For DataLoader2, we are actively developing new features such as the checkpointing and the ability to execute part of the DataPipe graph on a single process before dispatching the outputs to worker processes. You may begin to see some of these features in nightly builds. We expect them to be part of the next release.

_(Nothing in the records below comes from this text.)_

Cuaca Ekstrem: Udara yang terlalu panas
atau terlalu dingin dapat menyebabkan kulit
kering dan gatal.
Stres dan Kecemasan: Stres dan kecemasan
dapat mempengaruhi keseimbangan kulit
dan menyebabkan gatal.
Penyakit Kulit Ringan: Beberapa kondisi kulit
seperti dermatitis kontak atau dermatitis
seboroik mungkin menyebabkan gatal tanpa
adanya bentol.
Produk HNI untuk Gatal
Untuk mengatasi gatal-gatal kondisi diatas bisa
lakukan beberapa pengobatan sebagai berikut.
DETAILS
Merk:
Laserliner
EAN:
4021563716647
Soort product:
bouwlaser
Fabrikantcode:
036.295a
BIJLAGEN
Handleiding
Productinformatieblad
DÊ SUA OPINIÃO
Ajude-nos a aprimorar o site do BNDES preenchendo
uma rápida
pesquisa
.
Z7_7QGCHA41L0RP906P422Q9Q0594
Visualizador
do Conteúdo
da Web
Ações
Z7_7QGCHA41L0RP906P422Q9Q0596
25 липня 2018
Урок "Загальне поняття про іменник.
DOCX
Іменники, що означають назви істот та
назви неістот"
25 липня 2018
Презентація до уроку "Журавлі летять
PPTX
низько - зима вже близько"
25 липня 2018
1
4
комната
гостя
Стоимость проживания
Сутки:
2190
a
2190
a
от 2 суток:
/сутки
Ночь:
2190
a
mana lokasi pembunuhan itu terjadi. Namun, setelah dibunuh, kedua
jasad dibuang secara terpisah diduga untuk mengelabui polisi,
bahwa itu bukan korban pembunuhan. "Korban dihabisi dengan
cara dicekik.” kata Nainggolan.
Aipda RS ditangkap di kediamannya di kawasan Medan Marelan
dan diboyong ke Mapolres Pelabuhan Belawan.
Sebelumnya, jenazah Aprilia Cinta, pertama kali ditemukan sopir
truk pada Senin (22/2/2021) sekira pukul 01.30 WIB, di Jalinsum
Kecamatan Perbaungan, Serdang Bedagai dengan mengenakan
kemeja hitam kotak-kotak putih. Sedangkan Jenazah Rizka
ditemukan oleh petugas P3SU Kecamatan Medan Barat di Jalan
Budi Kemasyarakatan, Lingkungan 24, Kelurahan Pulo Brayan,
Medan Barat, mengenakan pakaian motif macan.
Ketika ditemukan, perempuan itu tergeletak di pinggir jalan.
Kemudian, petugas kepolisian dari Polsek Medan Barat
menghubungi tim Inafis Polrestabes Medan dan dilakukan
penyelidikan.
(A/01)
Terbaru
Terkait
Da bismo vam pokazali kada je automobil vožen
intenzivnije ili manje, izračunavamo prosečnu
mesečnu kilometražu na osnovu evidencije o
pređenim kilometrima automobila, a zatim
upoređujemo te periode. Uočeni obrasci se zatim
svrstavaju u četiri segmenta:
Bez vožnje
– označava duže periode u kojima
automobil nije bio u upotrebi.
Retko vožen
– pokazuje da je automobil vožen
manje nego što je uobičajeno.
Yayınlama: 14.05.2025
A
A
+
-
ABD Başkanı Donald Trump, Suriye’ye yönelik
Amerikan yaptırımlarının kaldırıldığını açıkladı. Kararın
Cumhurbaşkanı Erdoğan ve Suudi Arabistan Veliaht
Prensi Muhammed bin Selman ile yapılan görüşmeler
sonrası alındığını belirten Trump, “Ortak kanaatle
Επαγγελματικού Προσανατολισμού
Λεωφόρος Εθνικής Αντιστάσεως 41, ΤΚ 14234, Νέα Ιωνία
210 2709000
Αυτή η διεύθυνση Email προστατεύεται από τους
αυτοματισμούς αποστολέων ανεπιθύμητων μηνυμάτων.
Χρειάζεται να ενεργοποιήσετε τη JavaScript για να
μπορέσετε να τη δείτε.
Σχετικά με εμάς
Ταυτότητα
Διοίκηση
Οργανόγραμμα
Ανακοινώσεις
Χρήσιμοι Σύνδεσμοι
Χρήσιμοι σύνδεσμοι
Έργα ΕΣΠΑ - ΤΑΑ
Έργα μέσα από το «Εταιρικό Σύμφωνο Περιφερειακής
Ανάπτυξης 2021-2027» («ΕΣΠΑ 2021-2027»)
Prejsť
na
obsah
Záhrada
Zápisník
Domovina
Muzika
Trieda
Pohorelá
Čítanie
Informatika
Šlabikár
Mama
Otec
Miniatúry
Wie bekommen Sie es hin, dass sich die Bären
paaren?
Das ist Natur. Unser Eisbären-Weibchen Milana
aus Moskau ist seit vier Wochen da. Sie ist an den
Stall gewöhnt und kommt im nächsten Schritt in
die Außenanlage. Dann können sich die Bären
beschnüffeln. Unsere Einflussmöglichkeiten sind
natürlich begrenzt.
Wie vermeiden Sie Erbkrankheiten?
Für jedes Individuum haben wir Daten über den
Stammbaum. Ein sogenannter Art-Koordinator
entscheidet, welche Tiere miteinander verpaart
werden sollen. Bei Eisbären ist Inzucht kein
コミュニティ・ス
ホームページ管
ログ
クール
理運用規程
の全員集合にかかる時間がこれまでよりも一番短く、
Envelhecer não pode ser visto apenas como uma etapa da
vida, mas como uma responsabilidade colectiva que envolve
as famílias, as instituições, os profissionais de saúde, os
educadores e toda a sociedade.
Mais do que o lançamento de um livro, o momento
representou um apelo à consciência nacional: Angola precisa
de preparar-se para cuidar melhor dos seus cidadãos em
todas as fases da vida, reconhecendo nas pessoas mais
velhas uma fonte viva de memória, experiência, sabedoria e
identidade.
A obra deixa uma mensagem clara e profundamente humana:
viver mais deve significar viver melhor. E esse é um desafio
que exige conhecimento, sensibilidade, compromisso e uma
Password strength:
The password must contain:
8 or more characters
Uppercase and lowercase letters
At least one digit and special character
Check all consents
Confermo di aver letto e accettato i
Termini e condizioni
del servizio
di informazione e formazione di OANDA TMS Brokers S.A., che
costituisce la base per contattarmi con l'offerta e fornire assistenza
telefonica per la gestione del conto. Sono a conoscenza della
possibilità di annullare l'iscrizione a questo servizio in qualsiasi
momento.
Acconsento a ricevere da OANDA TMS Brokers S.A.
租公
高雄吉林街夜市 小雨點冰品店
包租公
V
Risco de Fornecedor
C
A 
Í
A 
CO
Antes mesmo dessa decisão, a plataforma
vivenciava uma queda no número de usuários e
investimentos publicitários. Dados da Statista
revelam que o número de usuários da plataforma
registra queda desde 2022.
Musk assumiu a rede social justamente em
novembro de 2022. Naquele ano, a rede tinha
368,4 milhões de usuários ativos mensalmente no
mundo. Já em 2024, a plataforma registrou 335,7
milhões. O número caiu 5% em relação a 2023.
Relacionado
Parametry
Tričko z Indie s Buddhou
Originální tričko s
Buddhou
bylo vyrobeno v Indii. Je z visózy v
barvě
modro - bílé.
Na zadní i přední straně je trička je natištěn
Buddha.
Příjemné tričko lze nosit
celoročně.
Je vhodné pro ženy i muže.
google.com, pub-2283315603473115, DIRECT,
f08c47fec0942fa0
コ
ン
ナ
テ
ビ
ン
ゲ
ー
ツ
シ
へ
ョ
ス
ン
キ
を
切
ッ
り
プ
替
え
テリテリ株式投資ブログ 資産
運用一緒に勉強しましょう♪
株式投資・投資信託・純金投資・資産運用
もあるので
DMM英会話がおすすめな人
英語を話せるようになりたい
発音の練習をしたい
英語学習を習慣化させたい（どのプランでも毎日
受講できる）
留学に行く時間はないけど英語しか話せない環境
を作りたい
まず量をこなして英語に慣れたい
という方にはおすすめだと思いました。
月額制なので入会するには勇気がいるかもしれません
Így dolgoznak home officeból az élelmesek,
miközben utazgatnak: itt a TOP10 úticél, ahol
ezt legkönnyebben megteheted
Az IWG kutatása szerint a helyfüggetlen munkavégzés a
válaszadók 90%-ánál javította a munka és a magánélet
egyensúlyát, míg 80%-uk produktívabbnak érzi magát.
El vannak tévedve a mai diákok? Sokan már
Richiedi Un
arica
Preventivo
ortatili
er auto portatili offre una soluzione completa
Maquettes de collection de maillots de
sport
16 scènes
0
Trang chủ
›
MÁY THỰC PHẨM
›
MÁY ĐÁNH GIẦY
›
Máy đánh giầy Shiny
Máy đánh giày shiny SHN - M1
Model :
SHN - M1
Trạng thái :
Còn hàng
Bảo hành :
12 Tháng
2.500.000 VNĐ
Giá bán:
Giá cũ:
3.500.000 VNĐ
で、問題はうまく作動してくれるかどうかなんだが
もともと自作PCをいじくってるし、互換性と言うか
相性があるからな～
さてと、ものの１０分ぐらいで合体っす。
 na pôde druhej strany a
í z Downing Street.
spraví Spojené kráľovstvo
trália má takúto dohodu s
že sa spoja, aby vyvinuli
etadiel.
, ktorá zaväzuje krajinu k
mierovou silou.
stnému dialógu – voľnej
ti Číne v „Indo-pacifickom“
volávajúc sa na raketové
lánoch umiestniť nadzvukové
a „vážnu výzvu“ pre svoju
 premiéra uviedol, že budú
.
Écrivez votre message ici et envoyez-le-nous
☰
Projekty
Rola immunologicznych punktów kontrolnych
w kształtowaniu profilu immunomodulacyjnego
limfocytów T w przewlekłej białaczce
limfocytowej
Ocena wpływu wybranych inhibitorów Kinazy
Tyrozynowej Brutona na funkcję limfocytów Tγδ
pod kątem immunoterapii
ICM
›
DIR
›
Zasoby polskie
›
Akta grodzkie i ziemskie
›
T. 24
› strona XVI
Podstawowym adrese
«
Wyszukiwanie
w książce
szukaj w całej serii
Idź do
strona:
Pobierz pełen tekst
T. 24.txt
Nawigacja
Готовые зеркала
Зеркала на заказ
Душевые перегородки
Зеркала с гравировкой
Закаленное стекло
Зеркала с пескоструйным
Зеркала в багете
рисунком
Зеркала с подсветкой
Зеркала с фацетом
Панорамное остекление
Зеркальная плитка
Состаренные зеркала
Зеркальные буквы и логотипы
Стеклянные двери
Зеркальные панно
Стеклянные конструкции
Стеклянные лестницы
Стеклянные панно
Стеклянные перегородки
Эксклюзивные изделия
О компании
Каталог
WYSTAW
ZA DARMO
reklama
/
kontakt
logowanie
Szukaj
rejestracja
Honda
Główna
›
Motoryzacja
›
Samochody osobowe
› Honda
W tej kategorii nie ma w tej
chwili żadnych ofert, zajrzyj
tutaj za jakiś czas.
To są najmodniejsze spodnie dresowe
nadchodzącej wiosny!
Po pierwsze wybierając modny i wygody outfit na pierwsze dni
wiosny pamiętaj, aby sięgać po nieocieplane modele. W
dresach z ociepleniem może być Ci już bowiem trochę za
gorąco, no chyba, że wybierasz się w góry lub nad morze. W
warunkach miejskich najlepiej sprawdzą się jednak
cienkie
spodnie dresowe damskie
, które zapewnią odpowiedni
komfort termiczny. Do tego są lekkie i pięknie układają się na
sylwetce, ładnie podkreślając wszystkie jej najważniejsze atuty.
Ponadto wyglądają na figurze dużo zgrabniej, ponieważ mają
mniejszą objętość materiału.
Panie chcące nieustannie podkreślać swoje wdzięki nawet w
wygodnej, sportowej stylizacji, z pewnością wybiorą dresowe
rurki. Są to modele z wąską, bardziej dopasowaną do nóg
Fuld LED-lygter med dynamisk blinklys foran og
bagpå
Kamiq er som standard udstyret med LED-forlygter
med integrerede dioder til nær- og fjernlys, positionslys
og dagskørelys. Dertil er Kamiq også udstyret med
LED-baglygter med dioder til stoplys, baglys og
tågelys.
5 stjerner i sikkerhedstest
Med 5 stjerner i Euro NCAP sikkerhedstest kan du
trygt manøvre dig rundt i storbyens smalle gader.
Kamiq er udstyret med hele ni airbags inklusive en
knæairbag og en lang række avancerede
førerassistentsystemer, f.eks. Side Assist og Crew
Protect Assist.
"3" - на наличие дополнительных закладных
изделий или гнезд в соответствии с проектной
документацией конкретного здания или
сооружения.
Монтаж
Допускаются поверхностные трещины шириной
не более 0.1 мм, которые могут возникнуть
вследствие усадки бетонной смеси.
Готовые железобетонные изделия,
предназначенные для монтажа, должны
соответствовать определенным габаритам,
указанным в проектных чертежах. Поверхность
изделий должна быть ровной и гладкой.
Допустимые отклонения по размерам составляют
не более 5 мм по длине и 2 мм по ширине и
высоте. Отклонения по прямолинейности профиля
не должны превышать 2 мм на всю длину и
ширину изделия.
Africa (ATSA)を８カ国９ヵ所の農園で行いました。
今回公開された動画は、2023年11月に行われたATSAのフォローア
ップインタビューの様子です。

We welcome feedback and feature requests (let us know your use cases!). We always welcome potential contributors.

Beta Usage Note

This library is currently in the Beta stage and currently does not have a fully stable release. The API may change based on user feedback or performance. We are committed to bring this library to stable release, but future changes may not be completely backward compatible. If you install from source or use the nightly version of this library, use it along with the PyTorch nightly binaries. If you have suggestions on the API or use cases you'd like to be covered, please open a GitHub issue. We'd love to hear thoughts and feedback.